Il existe une autre approche pour comprendre les dieux romains. C’est l’examen des rites eux-mêmes qui contiennent des énoncés implicites sur la nature des dieux. Lorsqu’on analyse les rites divinatoires ou les rites sacrificiels, les constructions rituelles qui les composent affirment à la fois la supériorité écrasante des dieux et leur rôle sur terre en tant que partenaires des mortels. Quand les dieux se manifestent directement, ils font voir leur surnature. Les signes qu’ils envoient dépassent l’ordre humain : la foudre qui tombe, l’orage, l’inondation, la famine, la défaite militaire, bref toutes les catastrophes qui peuvent frapper les Romains sont autant d’interventions directes des dieux. Et ces interventions révèlent non seulement la colère mais aussi l’altérité des dieux, leur puissance surhumaine et indomptable. Cette surpuissance incompréhensible s’exprime de la même manière dans les phénomènes du monde naturel qui nous entoure. Certains espaces naturels, les grottes, les bois sacrés, les sources, fleuves ou lacs qui échappaient à l’emprise de l’homme, paraissaient aux Romains inhumains et ils concluaient que la divinité les avait façonnés pour elle même.
-*-*-
→ **Travail à faire**
- 1) Résumez en deux phrases le texte sur les dieux romains.
- 2) Prolongez le texte sur les dieux romains en reprenant après sa dernière phrase.

→ **Données fournies**
-*-*-
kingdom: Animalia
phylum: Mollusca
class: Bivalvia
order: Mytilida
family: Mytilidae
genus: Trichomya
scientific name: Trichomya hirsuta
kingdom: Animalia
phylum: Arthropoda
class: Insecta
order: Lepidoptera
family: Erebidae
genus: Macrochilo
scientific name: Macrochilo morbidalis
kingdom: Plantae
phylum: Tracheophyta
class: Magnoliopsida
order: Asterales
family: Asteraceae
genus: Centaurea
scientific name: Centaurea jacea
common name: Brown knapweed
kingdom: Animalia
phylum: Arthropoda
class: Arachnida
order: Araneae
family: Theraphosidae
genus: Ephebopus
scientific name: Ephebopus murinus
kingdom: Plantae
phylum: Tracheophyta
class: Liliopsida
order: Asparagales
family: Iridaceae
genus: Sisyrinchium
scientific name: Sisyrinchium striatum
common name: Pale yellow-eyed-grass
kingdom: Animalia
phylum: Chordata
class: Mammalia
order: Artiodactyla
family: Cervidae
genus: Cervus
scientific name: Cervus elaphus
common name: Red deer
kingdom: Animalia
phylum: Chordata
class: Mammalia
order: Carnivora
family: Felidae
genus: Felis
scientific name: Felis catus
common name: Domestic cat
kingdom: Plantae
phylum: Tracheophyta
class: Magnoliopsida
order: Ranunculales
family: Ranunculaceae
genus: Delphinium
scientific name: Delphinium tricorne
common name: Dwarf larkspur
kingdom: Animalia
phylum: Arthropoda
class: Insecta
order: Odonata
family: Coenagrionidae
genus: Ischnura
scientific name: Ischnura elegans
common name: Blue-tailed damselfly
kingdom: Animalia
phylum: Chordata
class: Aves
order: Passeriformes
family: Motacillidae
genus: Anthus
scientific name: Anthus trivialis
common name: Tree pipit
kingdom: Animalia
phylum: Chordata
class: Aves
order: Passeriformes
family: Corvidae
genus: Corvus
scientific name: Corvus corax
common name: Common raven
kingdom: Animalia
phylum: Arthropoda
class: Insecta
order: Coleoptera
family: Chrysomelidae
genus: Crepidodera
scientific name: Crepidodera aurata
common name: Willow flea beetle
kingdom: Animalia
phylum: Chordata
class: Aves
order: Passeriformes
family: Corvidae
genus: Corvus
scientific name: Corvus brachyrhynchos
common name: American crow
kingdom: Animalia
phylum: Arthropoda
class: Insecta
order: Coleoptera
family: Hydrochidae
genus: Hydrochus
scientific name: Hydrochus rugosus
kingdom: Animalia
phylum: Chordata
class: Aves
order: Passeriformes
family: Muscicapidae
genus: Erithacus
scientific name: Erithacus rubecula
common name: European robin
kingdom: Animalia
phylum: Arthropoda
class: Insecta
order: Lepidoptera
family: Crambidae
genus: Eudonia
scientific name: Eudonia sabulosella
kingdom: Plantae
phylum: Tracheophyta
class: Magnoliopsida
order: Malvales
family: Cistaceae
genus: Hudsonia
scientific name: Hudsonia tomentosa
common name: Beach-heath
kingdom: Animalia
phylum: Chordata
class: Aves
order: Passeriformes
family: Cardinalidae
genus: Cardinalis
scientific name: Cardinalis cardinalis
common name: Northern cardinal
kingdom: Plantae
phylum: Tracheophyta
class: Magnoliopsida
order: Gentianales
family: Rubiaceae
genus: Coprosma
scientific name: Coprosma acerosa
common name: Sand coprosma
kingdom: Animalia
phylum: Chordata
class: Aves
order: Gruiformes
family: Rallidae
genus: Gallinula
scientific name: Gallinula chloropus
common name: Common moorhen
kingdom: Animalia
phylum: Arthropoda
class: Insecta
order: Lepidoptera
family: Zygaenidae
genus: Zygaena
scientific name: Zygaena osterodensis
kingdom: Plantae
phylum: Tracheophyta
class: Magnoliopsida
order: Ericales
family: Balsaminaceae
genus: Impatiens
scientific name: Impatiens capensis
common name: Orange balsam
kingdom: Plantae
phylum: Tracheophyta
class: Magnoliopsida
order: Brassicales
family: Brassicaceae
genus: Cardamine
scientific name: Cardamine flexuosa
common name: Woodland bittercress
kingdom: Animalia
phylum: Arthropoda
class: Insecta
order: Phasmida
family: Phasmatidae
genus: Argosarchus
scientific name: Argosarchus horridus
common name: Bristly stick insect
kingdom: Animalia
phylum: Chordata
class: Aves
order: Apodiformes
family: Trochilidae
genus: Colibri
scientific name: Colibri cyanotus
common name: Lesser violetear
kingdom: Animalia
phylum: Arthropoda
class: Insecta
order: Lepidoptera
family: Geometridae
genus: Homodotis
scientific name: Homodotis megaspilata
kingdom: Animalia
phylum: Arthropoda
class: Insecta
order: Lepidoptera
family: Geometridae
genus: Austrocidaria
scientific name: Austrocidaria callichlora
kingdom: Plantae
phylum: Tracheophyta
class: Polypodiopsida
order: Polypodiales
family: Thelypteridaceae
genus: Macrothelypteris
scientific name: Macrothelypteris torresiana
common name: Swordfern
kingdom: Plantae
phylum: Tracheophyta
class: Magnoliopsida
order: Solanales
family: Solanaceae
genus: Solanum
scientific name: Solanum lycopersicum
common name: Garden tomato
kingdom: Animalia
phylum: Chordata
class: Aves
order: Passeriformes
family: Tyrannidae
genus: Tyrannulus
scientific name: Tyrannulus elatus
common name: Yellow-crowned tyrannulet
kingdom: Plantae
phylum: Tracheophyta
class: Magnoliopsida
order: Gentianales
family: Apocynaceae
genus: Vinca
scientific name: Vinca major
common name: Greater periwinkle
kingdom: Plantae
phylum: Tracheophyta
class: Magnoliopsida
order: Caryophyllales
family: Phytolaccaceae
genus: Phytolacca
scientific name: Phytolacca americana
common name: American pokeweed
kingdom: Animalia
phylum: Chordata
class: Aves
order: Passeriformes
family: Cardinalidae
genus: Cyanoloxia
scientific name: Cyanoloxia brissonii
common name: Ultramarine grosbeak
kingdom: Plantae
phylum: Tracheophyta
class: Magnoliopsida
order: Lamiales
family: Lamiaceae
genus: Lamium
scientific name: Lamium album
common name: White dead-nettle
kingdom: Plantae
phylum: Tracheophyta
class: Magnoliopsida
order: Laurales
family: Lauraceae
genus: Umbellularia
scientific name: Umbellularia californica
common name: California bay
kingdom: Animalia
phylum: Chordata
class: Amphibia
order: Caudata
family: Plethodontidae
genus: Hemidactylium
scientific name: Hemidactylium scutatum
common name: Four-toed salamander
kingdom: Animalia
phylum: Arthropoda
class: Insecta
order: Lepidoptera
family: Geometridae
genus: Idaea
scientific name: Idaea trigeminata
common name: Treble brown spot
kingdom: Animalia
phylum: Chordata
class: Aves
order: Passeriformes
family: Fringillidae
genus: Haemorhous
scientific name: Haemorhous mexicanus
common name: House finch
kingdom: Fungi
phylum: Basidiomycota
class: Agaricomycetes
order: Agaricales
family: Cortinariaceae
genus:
-*-*-
→ **Réponses successives**
- 1) L'analyse des rites romains, divinatoires ou sacrificiels, fait apparaître à la fois la supériorité écrasante des dieux et leur rôle de partenaires des mortels sur terre. Leurs interventions directes, comme la foudre, l'inondation ou la défaite militaire, ainsi que certains lieux naturels échappant à l'homme, tels les grottes, les bois sacrés ou les sources, révélaient aux Romains leur colère, leur altérité et leur puissance surhumaine.

- 2)
Nous sommes donc en présence d’un énoncé rituel de l’altérité divine, qui n’est pas si dissemblable des opinions philosophiques qui insistent sur la différence qui sépare la nature humaine de la nature divine. Cette convergence tend à prouver que les philosophes puisaient une partie de leurs idées dans la pensée implicite de la société dans laquelle ils vivaient. Mais les rites disent plus. Les lieux terrifiants de l’épiphanie divine ne constituent pas la seule expérience de la présence et de l’action divines. Ces lieux sauvages s’opposent en fait aux demeures habituelles et tranquilles que les dieux possèdent dans les villes, les temples, autels et chapelles, où les dieux se présentent sous un autre aspect : en ces lieux ils sont les concitoyens des humains, ils ne les écrasent pas et s’engagent avec eux dans un paisible commerce social. Ainsi, dans les espaces créés par les Romains pour la consultation divinatoire des dieux, les rencontres entre mortels et immortels ne se déroulaient pas dans le fracas et l’angoisse des interventions directes et inopinées des dieux. Au cours de la prise d’auspices – auspicia – le magistrat ou le prêtre consultant échangeaient avec un assistant des formules, qui révélaient calmement que les dieux approuvaient ou non l’entreprise humaine en question. Il est significatif que dans ce cas, le consultant fût le seul qui s’exprimait et décidait de la réponse de Jupiter. Le dieu suprême lui-même était censé être présent mais demeurer silencieux. Son silence équivalait à approbation de la volonté du consultant. D’un côté donc la manifestation d’une terrible supériorité, de l’autre la mise en scène rituelle de la participation tranquille du dieu à une affaire de gouvernement et une prise de décision.

À travers cette double apparition terrestre des dieux, la divination mettait donc en scène la double vie des dieux, une vie parmi leurs concitoyens, où ils se présentaient comme des voisins puissants, riches, mais accessibles et souvent bienveillants, et une existence beaucoup plus terrifiante, que laissaient entrevoir certains lieux et phénomènes où se manifestait un peu de la véritable nature des immortels.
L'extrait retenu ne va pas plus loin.